Wohin wir unseren Blick auch richten, was am meisten auffällt, ist das fehlende Maß, das Übermaß, die Übertreibung, das Fehlen des Mittelweges, das weder zu viel noch zu wenig, das Ungleichgewicht in praktisch allen Bereichen.

Das rechte Maß ist in allen großen ethischen Traditionen der Weltkulturen zu finden. Auf der Vorhalle des großen Tempels von Delphi stand in fetten Lettern geschrieben: méden ágan, was "nichts Übermäßiges" bedeutet. Dasselbe stand auf den Säulengängen der römischen Tempel: ne quid nimis: "nichts zu wenig oder zu viel" Ein angemessenes Maß steht jedem übertriebenen Ehrgeiz (hybris) entgegen. Es erfordert Selbstbeherrschung, einen Sinn für dynamisches Gleichgewicht und die Fähigkeit, unseren Impulsen Grenzen zu setzen. Genau daran mangelt es aber weltweit. Das Fehlen eines gerechten Maßes gehört zur DNA unserer heutigen globalisierten Kultur.

Dies zeigt sich deutlich in dem vorherrschenden wirtschaftlich-politisch-sozialen-kommunikativen System. Das offenkundigste Beispiel für das Fehlen eines gerechten Maßes ist der Kapitalismus. Wo immer Ungleichheit herrscht, entsteht Ungleichheit zwischen den Kapitaleignern, die alles besitzen und entscheiden, und den Arbeitnehmern, die nur ihre Fähigkeiten verkaufen, d.h. der Bruch des gerechten Maßes setzt sofort ein.
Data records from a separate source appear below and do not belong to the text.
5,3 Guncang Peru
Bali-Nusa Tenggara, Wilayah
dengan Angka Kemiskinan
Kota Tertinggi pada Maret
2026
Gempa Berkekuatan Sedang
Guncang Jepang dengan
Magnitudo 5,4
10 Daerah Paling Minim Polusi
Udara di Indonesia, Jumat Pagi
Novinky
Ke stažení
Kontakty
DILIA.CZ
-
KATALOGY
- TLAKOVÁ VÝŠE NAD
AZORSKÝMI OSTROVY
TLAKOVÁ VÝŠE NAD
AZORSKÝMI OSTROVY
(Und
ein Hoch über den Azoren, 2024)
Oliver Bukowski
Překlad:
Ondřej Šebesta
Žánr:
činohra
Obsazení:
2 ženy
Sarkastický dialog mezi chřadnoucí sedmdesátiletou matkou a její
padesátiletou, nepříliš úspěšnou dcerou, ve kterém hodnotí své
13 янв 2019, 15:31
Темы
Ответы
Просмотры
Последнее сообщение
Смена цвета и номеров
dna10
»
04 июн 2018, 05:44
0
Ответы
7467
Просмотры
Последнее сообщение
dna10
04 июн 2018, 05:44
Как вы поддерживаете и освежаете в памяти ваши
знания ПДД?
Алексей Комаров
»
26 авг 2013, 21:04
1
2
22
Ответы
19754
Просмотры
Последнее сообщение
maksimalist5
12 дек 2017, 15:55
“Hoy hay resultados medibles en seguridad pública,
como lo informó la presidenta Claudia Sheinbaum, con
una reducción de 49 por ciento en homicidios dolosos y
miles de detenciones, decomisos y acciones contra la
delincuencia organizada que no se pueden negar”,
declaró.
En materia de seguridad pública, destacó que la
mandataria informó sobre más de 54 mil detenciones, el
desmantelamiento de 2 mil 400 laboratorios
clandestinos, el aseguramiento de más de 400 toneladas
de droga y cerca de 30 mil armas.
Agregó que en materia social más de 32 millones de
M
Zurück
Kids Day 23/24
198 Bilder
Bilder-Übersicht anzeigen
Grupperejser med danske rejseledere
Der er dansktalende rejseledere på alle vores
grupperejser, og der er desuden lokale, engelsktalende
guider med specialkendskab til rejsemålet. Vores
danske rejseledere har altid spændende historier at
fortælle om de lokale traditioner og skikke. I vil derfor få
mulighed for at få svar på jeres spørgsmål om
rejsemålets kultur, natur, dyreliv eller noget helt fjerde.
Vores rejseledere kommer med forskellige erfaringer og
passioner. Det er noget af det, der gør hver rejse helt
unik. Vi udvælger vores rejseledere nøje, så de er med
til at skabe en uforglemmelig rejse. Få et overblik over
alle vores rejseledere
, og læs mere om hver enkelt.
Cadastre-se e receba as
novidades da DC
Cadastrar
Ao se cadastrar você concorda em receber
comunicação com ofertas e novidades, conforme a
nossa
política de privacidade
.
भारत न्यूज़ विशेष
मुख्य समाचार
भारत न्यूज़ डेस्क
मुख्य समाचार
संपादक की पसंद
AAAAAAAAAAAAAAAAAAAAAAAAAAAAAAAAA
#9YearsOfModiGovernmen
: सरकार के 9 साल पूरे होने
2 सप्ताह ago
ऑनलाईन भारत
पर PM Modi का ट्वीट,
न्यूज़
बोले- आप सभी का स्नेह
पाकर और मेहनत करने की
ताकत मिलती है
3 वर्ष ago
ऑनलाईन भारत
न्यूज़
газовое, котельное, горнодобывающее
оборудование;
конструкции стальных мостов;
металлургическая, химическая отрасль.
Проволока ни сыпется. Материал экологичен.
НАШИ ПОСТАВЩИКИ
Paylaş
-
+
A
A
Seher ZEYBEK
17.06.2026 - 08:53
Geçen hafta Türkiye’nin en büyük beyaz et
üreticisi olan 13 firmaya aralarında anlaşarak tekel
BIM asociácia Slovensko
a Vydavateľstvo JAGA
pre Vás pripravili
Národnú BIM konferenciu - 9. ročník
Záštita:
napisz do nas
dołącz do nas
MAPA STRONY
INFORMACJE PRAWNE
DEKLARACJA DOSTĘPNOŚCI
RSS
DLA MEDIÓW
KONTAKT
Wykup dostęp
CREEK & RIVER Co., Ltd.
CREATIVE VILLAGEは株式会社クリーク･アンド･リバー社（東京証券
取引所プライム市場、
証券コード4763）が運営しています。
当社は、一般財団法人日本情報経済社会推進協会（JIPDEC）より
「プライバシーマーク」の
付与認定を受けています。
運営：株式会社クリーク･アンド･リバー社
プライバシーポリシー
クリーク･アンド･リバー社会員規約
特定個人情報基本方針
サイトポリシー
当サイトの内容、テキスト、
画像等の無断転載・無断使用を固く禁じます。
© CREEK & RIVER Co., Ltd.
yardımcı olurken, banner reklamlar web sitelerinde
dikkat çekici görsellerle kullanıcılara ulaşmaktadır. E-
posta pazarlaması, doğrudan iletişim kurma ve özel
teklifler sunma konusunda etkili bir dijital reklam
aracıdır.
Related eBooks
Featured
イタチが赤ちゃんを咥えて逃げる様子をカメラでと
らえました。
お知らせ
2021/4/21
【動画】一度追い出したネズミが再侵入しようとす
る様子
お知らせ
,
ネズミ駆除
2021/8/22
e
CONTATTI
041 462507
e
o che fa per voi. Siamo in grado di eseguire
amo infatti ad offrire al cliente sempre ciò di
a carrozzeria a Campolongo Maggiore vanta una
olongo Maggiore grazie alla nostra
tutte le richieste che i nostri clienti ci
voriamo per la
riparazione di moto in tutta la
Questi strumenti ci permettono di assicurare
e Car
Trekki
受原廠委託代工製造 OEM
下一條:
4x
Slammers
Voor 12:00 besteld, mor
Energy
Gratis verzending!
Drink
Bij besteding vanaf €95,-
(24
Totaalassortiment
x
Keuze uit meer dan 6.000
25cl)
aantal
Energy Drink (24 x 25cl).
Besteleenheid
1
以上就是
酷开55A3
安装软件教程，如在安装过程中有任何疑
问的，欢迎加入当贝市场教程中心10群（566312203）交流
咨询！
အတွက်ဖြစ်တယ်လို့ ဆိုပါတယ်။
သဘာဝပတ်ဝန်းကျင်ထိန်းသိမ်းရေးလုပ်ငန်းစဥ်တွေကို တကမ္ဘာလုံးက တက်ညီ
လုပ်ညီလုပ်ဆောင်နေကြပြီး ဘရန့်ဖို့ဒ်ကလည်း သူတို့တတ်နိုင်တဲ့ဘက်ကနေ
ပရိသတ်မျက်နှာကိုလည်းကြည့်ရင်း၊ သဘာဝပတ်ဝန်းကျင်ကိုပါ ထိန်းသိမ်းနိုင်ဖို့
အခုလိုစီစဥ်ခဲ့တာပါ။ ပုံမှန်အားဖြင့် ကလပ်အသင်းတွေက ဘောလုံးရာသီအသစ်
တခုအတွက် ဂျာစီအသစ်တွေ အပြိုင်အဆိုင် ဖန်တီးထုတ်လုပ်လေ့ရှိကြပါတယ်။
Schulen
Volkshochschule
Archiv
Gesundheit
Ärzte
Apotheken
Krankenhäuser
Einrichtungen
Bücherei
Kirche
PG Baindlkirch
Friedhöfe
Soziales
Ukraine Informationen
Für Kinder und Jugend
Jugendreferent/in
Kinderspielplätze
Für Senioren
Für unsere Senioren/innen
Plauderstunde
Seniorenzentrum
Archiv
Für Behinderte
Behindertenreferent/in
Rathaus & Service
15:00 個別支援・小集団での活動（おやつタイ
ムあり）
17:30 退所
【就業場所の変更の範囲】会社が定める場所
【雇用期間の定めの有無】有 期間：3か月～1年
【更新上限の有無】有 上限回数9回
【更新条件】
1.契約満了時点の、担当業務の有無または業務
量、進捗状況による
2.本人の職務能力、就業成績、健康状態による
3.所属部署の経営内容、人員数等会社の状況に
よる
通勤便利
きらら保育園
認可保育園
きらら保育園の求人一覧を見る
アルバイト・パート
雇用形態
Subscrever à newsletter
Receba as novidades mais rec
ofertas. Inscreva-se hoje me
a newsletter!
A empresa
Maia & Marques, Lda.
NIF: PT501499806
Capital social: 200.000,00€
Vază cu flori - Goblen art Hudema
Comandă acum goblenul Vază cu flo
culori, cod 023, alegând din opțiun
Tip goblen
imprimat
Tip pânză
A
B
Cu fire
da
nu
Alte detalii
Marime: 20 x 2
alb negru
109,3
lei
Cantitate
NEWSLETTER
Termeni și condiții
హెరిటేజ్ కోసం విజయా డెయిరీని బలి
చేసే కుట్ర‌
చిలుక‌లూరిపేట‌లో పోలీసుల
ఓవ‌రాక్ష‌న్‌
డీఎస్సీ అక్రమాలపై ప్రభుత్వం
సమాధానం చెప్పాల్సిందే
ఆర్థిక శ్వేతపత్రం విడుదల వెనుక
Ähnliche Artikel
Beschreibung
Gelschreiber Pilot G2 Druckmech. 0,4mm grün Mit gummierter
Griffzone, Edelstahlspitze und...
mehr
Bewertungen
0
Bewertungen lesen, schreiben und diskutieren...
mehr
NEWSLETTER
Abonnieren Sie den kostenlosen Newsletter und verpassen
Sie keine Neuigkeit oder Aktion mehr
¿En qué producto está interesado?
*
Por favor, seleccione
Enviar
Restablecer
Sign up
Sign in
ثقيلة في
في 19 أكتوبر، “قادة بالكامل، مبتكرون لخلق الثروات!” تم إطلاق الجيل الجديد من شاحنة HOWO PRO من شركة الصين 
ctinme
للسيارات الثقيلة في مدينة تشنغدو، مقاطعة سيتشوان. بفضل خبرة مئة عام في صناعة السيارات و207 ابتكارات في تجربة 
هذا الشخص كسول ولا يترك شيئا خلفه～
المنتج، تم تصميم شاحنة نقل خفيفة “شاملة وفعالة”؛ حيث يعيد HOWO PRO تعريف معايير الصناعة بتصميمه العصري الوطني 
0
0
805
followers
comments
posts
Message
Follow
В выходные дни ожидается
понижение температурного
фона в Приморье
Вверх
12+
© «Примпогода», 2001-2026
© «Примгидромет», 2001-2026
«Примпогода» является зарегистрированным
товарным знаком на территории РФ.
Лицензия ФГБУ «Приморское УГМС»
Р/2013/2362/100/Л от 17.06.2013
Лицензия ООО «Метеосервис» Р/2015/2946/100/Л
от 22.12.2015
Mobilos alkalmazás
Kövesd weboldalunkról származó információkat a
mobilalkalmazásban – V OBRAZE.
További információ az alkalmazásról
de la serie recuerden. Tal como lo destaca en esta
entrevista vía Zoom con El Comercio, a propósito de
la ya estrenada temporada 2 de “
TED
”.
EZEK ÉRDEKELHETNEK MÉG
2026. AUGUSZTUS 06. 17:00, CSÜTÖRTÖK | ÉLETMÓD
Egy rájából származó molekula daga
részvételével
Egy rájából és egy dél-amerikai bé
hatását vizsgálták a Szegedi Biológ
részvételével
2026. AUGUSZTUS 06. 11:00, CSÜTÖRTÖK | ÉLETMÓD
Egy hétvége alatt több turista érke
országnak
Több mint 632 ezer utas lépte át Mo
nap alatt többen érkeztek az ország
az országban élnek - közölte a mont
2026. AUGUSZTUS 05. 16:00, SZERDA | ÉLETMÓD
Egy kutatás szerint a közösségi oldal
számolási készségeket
Die Mantras des Kapitalismus in seinen verschiedenen Ausprägungen werden unverändert beibehalten: das Streben nach unbegrenzter Akkumulation zum individuellen oder unternehmerischen Nutzen, selbst wenn man die Grenzen unseres Planeten kennt, seine treibende Kraft ist der Wettbewerb ohne jeden Anflug von Kooperation, die Plünderung der Güter und Dienstleistungen der Natur ohne Rücksicht auf die notwendige Nachhaltigkeit, die Flexibilität aller Gesetze, um dem Prozess der Erkundung und Bereicherung alle Türen zu öffnen, der Druck, den Minimalstaat zu schaffen, da er als Hindernis für die Dynamik der Expansion des Kapitals angesehen wird.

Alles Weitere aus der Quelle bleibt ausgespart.